The trouble is that my implementation is dog slow
Fortunately, this isn't the first time I've been in over my head and I started by putting up some simpler scaffolding- which runs much more quickly. Working backwards, it looks like the real bottle neck is in the data types I've created, the type variables I've introduced, and the conversion code I needed to insert to make it all happy.
I'm not sure it helps, but I've attached a trimmed down version of the relevant code. What should be happening is my pair is being converted to the canonical form for Coord2D which is Cartesian2D and then converted again to Vertex2. There shouldn't be any change made to the values, they're only being handed from one container to another in this case (Polar coordinates would require computation, but I've stripped that out for the time being). However, those handoffs require calls to realToFrac to make the type system happy, and that has to be what is eating up all my CPU.
Not all, but probably a big chunk of it. The problem is that the default implementation of realToFrac is
realToFrac = fromRational . toRational
a) with that implementation, realToFrac :: Double -> Double is not the identity (doesn't respect NaNs) b) it's slow, there are no special operations to convert Double, Float etc. from/to Rational.
For a lot of types, GHC provides rewrite rules (you need to compile with optimisations to have them fire) which give faster versions (with somewhat different behaviour, e.g. realToFrac :: Double -> Double is rewritten to id, realToFrac between Float and Double uses primitive widening/narrowing ops, for several newtype wrappers around Float/Double there are rules too).
I think there are probably 4 calls to realToFrac. If I walk through the code, the result, given the pair p, should be: Vertex2 (realToFrac (realToFrac (fst p))) (realToFrac (realToFrac (snd p)))
I'd like to maintain type independence if possible, but I expect most uses of this code to feed Doubles in for processing and probably feed GLclampf (Floats, I believe)
newtype wrapper around CFloat, which is a newtype wrapper around Float
Unfortunately, there are no rewrite rules in the module where it is defined, apparently neither any other module that has access to the constructor. And the constructor is not accessible from any of the exposed modules, so as far as I know, you can't provide your own rewrite rules.
to the OpenGL layer. If there's a way to do so, I wouldn't mind optimizing for that particular set of types. I've tried GLdouble, and it doesn't really improve things with the current code.
Is there a way to short circuit those realToFrac calls if we know the input and output are the same type? Is there a way merge the nested calls?
You can try rewrite rules
{-# RULES "realToFrac2/realToFrac" realToFrac . realToFrac = realToFrac "realToFrac/id" realToFrac = id #-}
but I'm afraid the second won't work at all, then you'd have to specify all interesting cases yourself (there are rules for the cases Double -> Double and Float -> Float in GHC.Float, rules for converting from/to CFloat and CDouble in Foreign.C.Types, so those should be fine too) "realToFrac/GLclampf->GLclampf" realToFrac = id :: GLclampf -> GLclampf and what ese you need.
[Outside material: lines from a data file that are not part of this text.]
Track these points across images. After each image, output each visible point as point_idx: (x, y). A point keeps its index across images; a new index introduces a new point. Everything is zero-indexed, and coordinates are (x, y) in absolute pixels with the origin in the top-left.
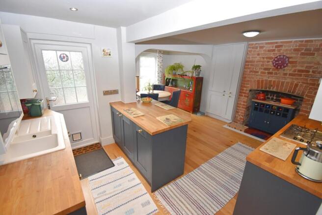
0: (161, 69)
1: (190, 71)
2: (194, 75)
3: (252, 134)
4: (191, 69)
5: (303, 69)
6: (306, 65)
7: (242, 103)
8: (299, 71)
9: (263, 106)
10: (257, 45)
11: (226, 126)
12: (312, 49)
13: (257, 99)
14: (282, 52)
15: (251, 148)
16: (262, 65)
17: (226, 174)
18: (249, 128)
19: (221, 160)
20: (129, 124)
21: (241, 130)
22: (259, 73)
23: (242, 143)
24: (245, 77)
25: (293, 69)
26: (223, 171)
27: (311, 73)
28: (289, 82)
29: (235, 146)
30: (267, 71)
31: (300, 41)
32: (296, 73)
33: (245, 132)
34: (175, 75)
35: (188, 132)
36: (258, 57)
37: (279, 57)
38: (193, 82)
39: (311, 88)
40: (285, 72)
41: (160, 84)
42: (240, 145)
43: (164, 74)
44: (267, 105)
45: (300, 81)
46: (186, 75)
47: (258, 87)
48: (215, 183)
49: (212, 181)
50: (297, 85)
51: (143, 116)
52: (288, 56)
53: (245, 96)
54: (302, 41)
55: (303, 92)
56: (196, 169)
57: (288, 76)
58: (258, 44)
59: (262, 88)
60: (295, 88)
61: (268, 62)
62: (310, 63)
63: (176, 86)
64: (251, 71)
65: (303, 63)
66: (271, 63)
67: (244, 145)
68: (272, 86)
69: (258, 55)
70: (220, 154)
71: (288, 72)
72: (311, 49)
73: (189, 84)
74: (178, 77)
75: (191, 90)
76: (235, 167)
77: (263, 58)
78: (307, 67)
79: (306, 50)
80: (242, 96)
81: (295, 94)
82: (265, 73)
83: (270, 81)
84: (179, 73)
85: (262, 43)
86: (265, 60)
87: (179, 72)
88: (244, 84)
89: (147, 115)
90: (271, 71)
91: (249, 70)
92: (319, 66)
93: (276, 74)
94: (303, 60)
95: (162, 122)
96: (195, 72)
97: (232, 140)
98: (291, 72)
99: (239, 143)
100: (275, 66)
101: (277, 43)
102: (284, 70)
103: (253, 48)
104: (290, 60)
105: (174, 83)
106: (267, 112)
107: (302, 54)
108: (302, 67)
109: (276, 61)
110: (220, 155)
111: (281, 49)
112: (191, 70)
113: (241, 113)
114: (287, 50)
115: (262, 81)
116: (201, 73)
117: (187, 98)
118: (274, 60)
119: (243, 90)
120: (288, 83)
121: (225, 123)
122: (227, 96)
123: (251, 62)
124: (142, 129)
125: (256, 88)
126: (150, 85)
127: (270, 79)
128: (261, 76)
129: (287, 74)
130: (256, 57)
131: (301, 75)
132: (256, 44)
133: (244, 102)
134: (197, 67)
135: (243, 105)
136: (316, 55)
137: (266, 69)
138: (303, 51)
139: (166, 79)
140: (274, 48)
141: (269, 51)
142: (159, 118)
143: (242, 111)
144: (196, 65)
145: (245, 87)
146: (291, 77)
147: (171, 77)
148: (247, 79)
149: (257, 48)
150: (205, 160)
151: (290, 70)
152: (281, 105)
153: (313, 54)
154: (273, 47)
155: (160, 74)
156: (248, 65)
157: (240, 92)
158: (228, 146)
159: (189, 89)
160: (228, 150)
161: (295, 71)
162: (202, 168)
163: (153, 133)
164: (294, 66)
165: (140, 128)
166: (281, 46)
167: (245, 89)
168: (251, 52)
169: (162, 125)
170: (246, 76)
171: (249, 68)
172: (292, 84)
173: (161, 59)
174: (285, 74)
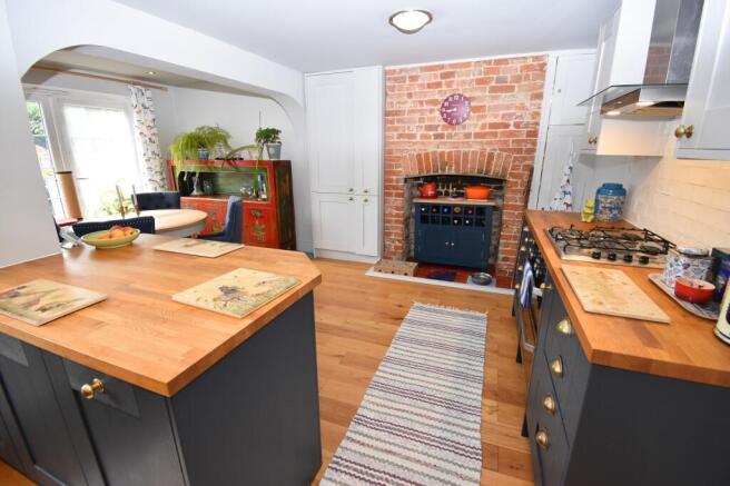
0: (154, 147)
1: (252, 147)
2: (266, 157)
3: (429, 277)
4: (252, 140)
5: (498, 120)
6: (501, 112)
7: (395, 212)
8: (492, 126)
9: (438, 211)
10: (403, 74)
11: (371, 273)
12: (509, 80)
13: (422, 197)
14: (455, 87)
15: (442, 308)
16: (422, 120)
17: (432, 400)
18: (419, 266)
19: (400, 362)
20: (25, 362)
21: (406, 274)
22: (418, 139)
23: (423, 303)
24: (390, 152)
25: (480, 123)
26: (419, 396)
27: (512, 128)
28: (477, 152)
29: (412, 314)
30: (431, 133)
31: (485, 62)
32: (487, 130)
33: (415, 276)
34: (205, 160)
35: (317, 320)
36: (409, 100)
37: (450, 99)
38: (267, 175)
39: (516, 159)
40: (467, 131)
41: (159, 190)
42: (421, 308)
43: (168, 162)
44: (445, 206)
45: (496, 147)
46: (241, 159)
47: (421, 170)
48: (421, 447)
49: (410, 444)
50: (491, 156)
51: (98, 304)
52: (467, 95)
53: (398, 195)
54: (489, 62)
55: (505, 169)
56: (353, 426)
57: (472, 139)
58: (406, 70)
59: (428, 172)
60: (489, 163)
61: (432, 111)
62: (508, 107)
63: (215, 194)
64: (400, 136)
65: (497, 108)
66: (437, 114)
67: (427, 306)
68: (446, 164)
69: (410, 95)
70: (391, 349)
71: (472, 130)
72: (506, 78)
73: (257, 182)
74: (219, 164)
75: (264, 196)
76: (438, 370)
77: (421, 103)
78: (503, 116)
79: (498, 81)
80: (390, 195)
81: (491, 175)
82: (429, 137)
83: (442, 154)
84: (219, 155)
85: (413, 69)
86: (425, 107)
87: (217, 152)
88: (391, 166)
89: (123, 296)
90: (440, 131)
91: (395, 134)
92: (524, 112)
93: (450, 136)
94: (496, 103)
95: (211, 306)
96: (265, 147)
97: (398, 303)
98: (478, 130)
99: (416, 304)
100: (446, 120)
101: (442, 67)
102: (464, 127)
103: (396, 80)
104: (473, 104)
105: (208, 187)
106: (446, 221)
107: (493, 90)
108: (496, 116)
109: (447, 108)
110: (392, 351)
111: (452, 82)
112: (255, 144)
113: (396, 234)
114: (463, 83)
115: (427, 155)
116: (283, 149)
117: (257, 222)
118: (443, 105)
119: (391, 181)
120: (474, 153)
121: (367, 266)
122: (359, 200)
123: (397, 113)
124: (100, 375)
125: (416, 174)
126: (121, 199)
127: (439, 150)
128: (423, 143)
129: (470, 134)
130: (405, 102)
131: (495, 135)
132: (401, 71)
133: (397, 209)
134: (268, 136)
135: (397, 215)
136: (516, 89)
137: (430, 128)
138: (493, 84)
139: (177, 175)
140: (439, 80)
141: (429, 86)
142: (187, 296)
143: (397, 229)
144: (264, 128)
145: (394, 173)
146: (479, 140)
147: (192, 167)
148: (395, 154)
149: (404, 81)
150: (365, 383)
151: (476, 125)
152: (470, 202)
153: (511, 89)
154: (436, 76)
155: (156, 164)
156: (392, 122)
157: (386, 187)
158: (399, 319)
159: (258, 196)
160: (403, 329)
161: (484, 126)
162: (365, 412)
163: (171, 384)
164: (483, 117)
165: (89, 373)
166: (451, 74)
167: (394, 177)
168: (393, 91)
169: (212, 324)
170: (393, 147)
171: (396, 129)
172: (482, 154)
173: (150, 117)
174: (468, 136)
Whether the first one will help (or even work), I don't know either, you have to try.
Any other thoughts on what I can do here? The slow down between the two implementations is at least 20x, which seems like a steep penalty to pay.
In case of emergency, put the needed rewrite rules into the source of OpenGLRaw yourself.
And while I'm at it, is turning on FlexibleInstances the only way to create an instance for (a,a)?
Yes. Haskell98 doesn't allow such instance declarations, so you need the extension.